Described as the “world’s most sensational school concert”, the Voice in a Million charity concert drew a remarkable 10,000 schoolchildren to London’s SSE Wembley Arena in mid-March 2018, for 2 nights of performances by the UK’s most gifted children’s choirs.
With technical production on a tight timescale, an Electro-Voice X2 line array system, part of the X-Line Advance family, delivered punchy, even coverage across the arena, while Electro-Voice ND86 dynamic supercardioid vocal microphones ensured each child’s voice was captured in perfect detail.

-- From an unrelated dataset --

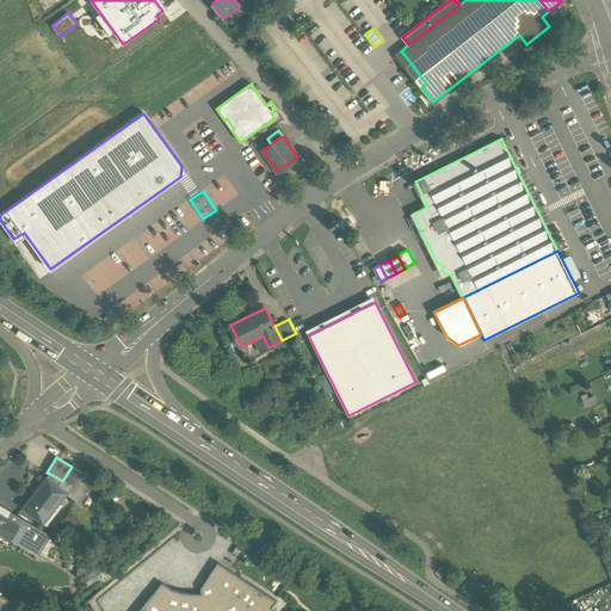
[(82,473),(72,466),(72,467),(62,481),(59,487),(67,493),(67,494),(75,501),(81,505),(88,495),(81,492),(90,477),(81,473),(82,473)]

Founded in 2006 by Robert and Jo Garofalo, Voice in a Million is a charitable organisation dedicated to helping children who have been orphaned, abandoned or separated from their families at birth. Handling technical production for this year’s event was Birmingham-based DMX Productions, whose Managing Director, SJ Grevett, looked to FOH Engineer Neal Allen for the ideal audio solution.
They found it in the shape of an impressive 42-element Electro-Voice X2 line array system comprising left-right hangs of 15 X2-212/90 and X2-212/120 line array elements per side plus side-fills of six X2-212/90 per side. A further eight Electro-Voice XLE181 elements were deployed as in-fills; 18 Electro-Voice X12-128 dual 18-inch subwoofers provided ample low-end extension.
“The X2 gave us a better overall sound and more power than the previous system,” said Allen. “Though my faders were at 3 dB less output, the entire show benefitted from greater clarity – especially in the mid-high frequencies,” The concert’s charitable status also meant that time was limited: “We had limited local crew, but even with that challenge, we were in and out of the venue in two hours and 10 minutes.”
Finally, the use of Electro-Voice ND86 dynamic supercardioid microphones meant the front of the signal chain was every bit as impressive as the end. “We needed a microphone with the characteristics of a condenser but the controllability of a dynamic – that’s why I wanted the EV ND86 mics,” Allen explained.
SJ Grevett, of DMX Productions, was equally pleased: “The system gave us greater clarity – a feature that was of paramount importance as for most of the children performing this was their first time singing live on the Wembley stage.”